BEGIN Given information

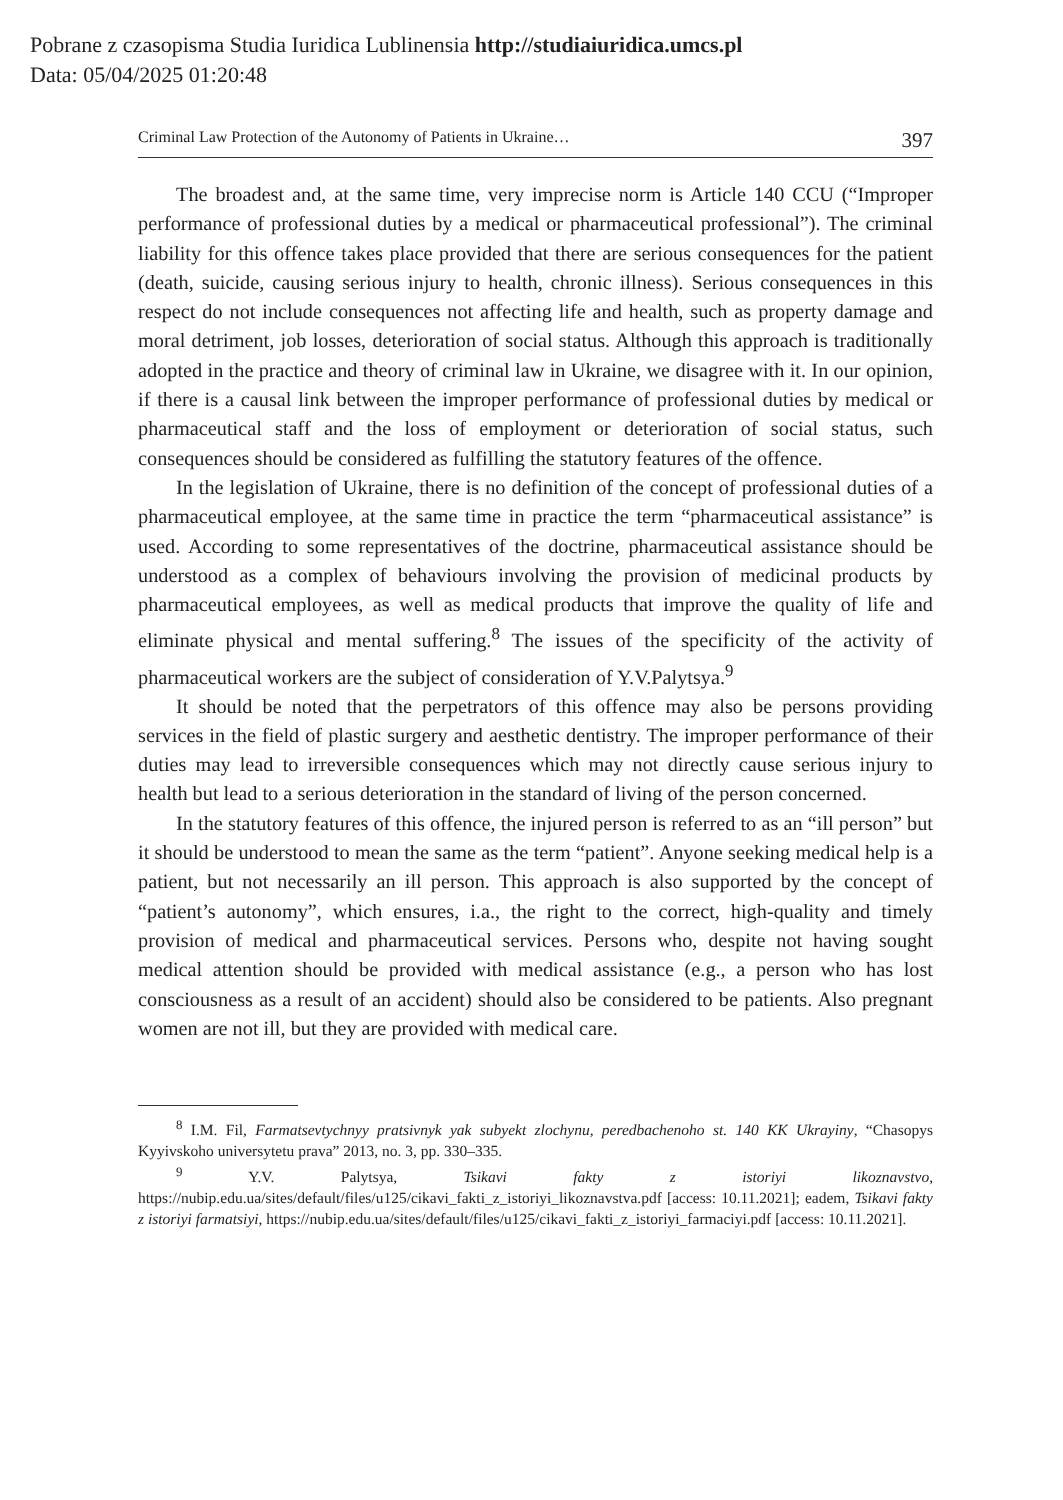Pobrane z czasopisma Studia Iuridica Lublinensia http://studiaiuridica.umcs.pl
Data: 05/04/2025 01:20:48
Criminal Law Protection of the Autonomy of Patients in Ukraine… 397
The broadest and, at the same time, very imprecise norm is Article 140 CCU (“Improper performance of professional duties by a medical or pharmaceutical professional”). The criminal liability for this offence takes place provided that there are serious consequences for the patient (death, suicide, causing serious injury to health, chronic illness). Serious consequences in this respect do not include consequences not affecting life and health, such as property damage and moral detriment, job losses, deterioration of social status. Although this approach is traditionally adopted in the practice and theory of criminal law in Ukraine, we disagree with it. In our opinion, if there is a causal link between the improper performance of professional duties by medical or pharmaceutical staff and the loss of employment or deterioration of social status, such consequences should be considered as fulfilling the statutory features of the offence.
In the legislation of Ukraine, there is no definition of the concept of professional duties of a pharmaceutical employee, at the same time in practice the term “pharmaceutical assistance” is used. According to some representatives of the doctrine, pharmaceutical assistance should be understood as a complex of behaviours involving the provision of medicinal products by pharmaceutical employees, as well as medical products that improve the quality of life and eliminate physical and mental suffering.<sup>8</sup> The issues of the specificity of the activity of pharmaceutical workers are the subject of consideration of Y.V.Palytsya.<sup>9</sup>
It should be noted that the perpetrators of this offence may also be persons providing services in the field of plastic surgery and aesthetic dentistry. The improper performance of their duties may lead to irreversible consequences which may not directly cause serious injury to health but lead to a serious deterioration in the standard of living of the person concerned.
In the statutory features of this offence, the injured person is referred to as an “ill person” but it should be understood to mean the same as the term “patient”. Anyone seeking medical help is a patient, but not necessarily an ill person. This approach is also supported by the concept of “patient’s autonomy”, which ensures, i.a., the right to the correct, high-quality and timely provision of medical and pharmaceutical services. Persons who, despite not having sought medical attention should be provided with medical assistance (e.g., a person who has lost consciousness as a result of an accident) should also be considered to be patients. Also pregnant women are not ill, but they are provided with medical care.
<sup>8</sup> I.M. Fil, Farmatsevtychnyy pratsivnyk yak subyekt zlochynu, peredbachenoho st. 140 KK Ukrayiny, “Chasopys Kyyivskoho universytetu prava” 2013, no. 3, pp. 330–335.
<sup>9</sup> Y.V. Palytsya, Tsikavi fakty z istoriyi likoznavstvo, https://nubip.edu.ua/sites/default/files/u125/cikavi_fakti_z_istoriyi_likoznavstva.pdf [access: 10.11.2021]; eadem, Tsikavi fakty z istoriyi farmatsiyi, https://nubip.edu.ua/sites/default/files/u125/cikavi_fakti_z_istoriyi_farmaciyi.pdf [access: 10.11.2021].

END Given information

*Task description*:
Everything in the records is to be repeated verbatim except the pictures.

*Exercise answer*:
Pobrane z czasopisma Studia Iuridica Lublinensia http://studiaiuridica.umcs.pl
Data: 05/04/2025 01:20:48
Criminal Law Protection of the Autonomy of Patients in Ukraine… 397
The broadest and, at the same time, very imprecise norm is Article 140 CCU (“Improper performance of professional duties by a medical or pharmaceutical professional”). The criminal liability for this offence takes place provided that there are serious consequences for the patient (death, suicide, causing serious injury to health, chronic illness). Serious consequences in this respect do not include consequences not affecting life and health, such as property damage and moral detriment, job losses, deterioration of social status. Although this approach is traditionally adopted in the practice and theory of criminal law in Ukraine, we disagree with it. In our opinion, if there is a causal link between the improper performance of professional duties by medical or pharmaceutical staff and the loss of employment or deterioration of social status, such consequences should be considered as fulfilling the statutory features of the offence.
In the legislation of Ukraine, there is no definition of the concept of professional duties of a pharmaceutical employee, at the same time in practice the term “pharmaceutical assistance” is used. According to some representatives of the doctrine, pharmaceutical assistance should be understood as a complex of behaviours involving the provision of medicinal products by pharmaceutical employees, as well as medical products that improve the quality of life and eliminate physical and mental suffering.<sup>8</sup> The issues of the specificity of the activity of pharmaceutical workers are the subject of consideration of Y.V.Palytsya.<sup>9</sup>
It should be noted that the perpetrators of this offence may also be persons providing services in the field of plastic surgery and aesthetic dentistry. The improper performance of their duties may lead to irreversible consequences which may not directly cause serious injury to health but lead to a serious deterioration in the standard of living of the person concerned.
In the statutory features of this offence, the injured person is referred to as an “ill person” but it should be understood to mean the same as the term “patient”. Anyone seeking medical help is a patient, but not necessarily an ill person. This approach is also supported by the concept of “patient’s autonomy”, which ensures, i.a., the right to the correct, high-quality and timely provision of medical and pharmaceutical services. Persons who, despite not having sought medical attention should be provided with medical assistance (e.g., a person who has lost consciousness as a result of an accident) should also be considered to be patients. Also pregnant women are not ill, but they are provided with medical care.
<sup>8</sup> I.M. Fil, Farmatsevtychnyy pratsivnyk yak subyekt zlochynu, peredbachenoho st. 140 KK Ukrayiny, “Chasopys Kyyivskoho universytetu prava” 2013, no. 3, pp. 330–335.
<sup>9</sup> Y.V. Palytsya, Tsikavi fakty z istoriyi likoznavstvo, https://nubip.edu.ua/sites/default/files/u125/cikavi_fakti_z_istoriyi_likoznavstva.pdf [access: 10.11.2021]; eadem, Tsikavi fakty z istoriyi farmatsiyi, https://nubip.edu.ua/sites/default/files/u125/cikavi_fakti_z_istoriyi_farmaciyi.pdf [access: 10.11.2021].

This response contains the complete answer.